Pose landmark coordinates:
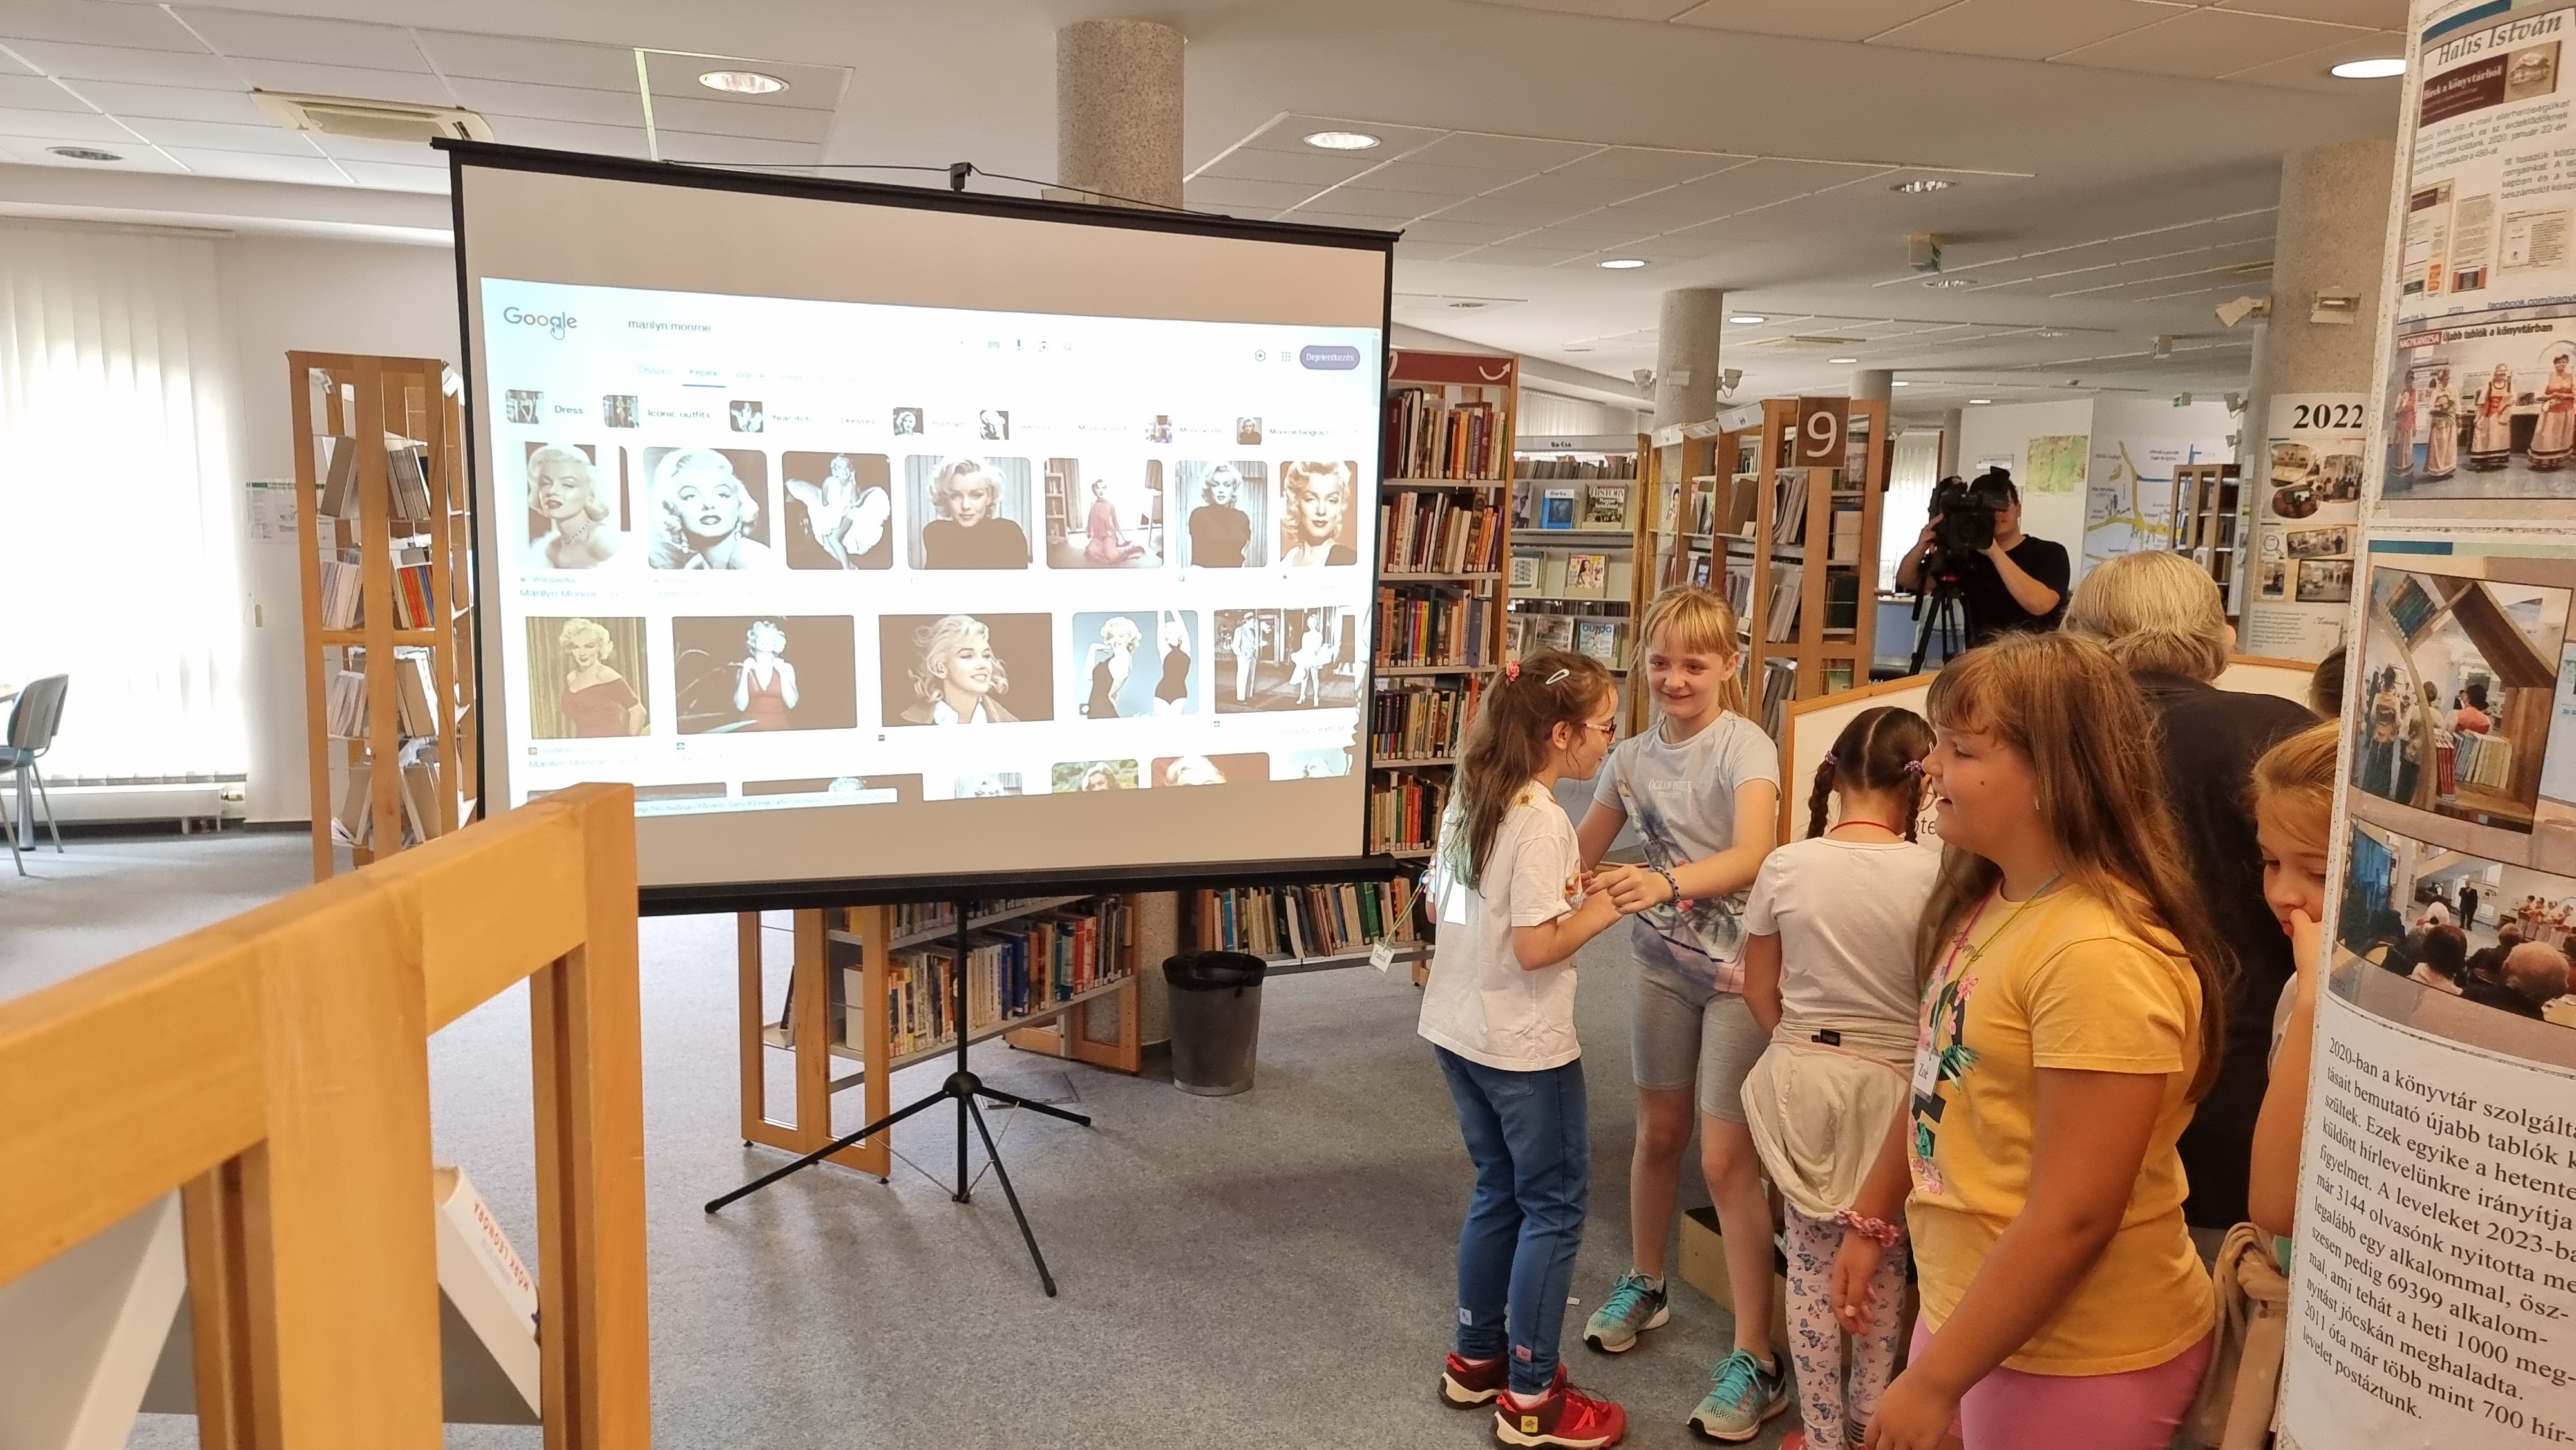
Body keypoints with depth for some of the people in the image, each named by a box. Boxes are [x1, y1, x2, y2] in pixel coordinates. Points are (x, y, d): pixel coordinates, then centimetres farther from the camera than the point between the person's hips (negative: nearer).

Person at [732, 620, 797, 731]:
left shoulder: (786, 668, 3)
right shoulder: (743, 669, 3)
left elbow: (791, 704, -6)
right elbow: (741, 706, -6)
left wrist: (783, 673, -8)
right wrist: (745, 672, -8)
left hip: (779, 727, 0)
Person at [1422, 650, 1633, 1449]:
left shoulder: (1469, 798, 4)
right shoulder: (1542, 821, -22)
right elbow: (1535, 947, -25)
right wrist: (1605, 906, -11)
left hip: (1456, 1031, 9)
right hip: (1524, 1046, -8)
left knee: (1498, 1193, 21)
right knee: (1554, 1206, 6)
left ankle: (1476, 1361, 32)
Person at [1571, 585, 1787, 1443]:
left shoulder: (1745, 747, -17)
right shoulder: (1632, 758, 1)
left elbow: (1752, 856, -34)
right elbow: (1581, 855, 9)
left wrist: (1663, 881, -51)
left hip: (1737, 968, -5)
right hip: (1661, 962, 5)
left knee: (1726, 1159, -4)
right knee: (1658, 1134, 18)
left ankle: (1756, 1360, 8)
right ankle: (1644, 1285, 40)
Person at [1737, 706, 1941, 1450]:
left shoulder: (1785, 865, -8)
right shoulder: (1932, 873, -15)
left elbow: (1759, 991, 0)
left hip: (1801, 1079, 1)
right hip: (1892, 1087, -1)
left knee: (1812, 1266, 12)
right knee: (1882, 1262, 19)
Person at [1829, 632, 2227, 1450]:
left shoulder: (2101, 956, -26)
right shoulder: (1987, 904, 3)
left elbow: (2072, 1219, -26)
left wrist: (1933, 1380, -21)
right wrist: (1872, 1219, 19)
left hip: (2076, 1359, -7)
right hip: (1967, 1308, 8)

# PROBLEM
Rewrite the lines with "Person at" changed to "Figure at" everywhere and nothing else touched. Don't include the pictures.

# ANSWER SPACE
Body keypoints with depth for some of the people in the image, each named by a box. Boxes are [x1, y1, x2, y2] in pixel coordinates. Points are (x, y, d): pixel coordinates, then centimetres farther from the camera than the point between the person's hips (negative: nearer).

Figure at [732, 620, 797, 731]:
left shoulder: (786, 668, 3)
right shoulder: (743, 669, 3)
left elbow: (791, 704, -6)
right elbow: (741, 706, -6)
left wrist: (783, 673, -8)
right wrist: (745, 672, -8)
left hip: (779, 727, 0)
Figure at [1422, 650, 1633, 1449]:
left shoulder: (1469, 798, 4)
right shoulder: (1542, 821, -22)
right elbow: (1535, 947, -25)
right wrist: (1605, 906, -11)
left hip: (1456, 1031, 9)
right hip: (1524, 1046, -8)
left knee: (1498, 1193, 21)
right knee: (1554, 1206, 6)
left ankle: (1476, 1361, 32)
Figure at [1571, 585, 1787, 1443]:
left shoulder: (1745, 747, -17)
right shoulder: (1632, 758, 1)
left elbow: (1752, 856, -34)
right elbow: (1581, 855, 9)
left wrist: (1663, 881, -51)
left hip: (1737, 968, -5)
right hip: (1661, 962, 5)
left knee: (1726, 1159, -4)
right knee: (1658, 1134, 18)
left ankle: (1756, 1360, 8)
right ankle: (1644, 1285, 40)
Figure at [1737, 706, 1941, 1450]:
left shoulder: (1785, 865, -8)
right shoulder: (1932, 873, -15)
left elbow: (1759, 991, 0)
left hip: (1801, 1079, 1)
right hip: (1892, 1087, -1)
left knee: (1812, 1266, 12)
right knee: (1882, 1262, 19)
Figure at [1829, 632, 2227, 1450]:
left shoulder: (2101, 956, -26)
right shoulder: (1987, 904, 3)
left elbow: (2072, 1219, -26)
left wrist: (1933, 1380, -21)
right wrist: (1872, 1219, 19)
left hip: (2076, 1359, -7)
right hip: (1967, 1308, 8)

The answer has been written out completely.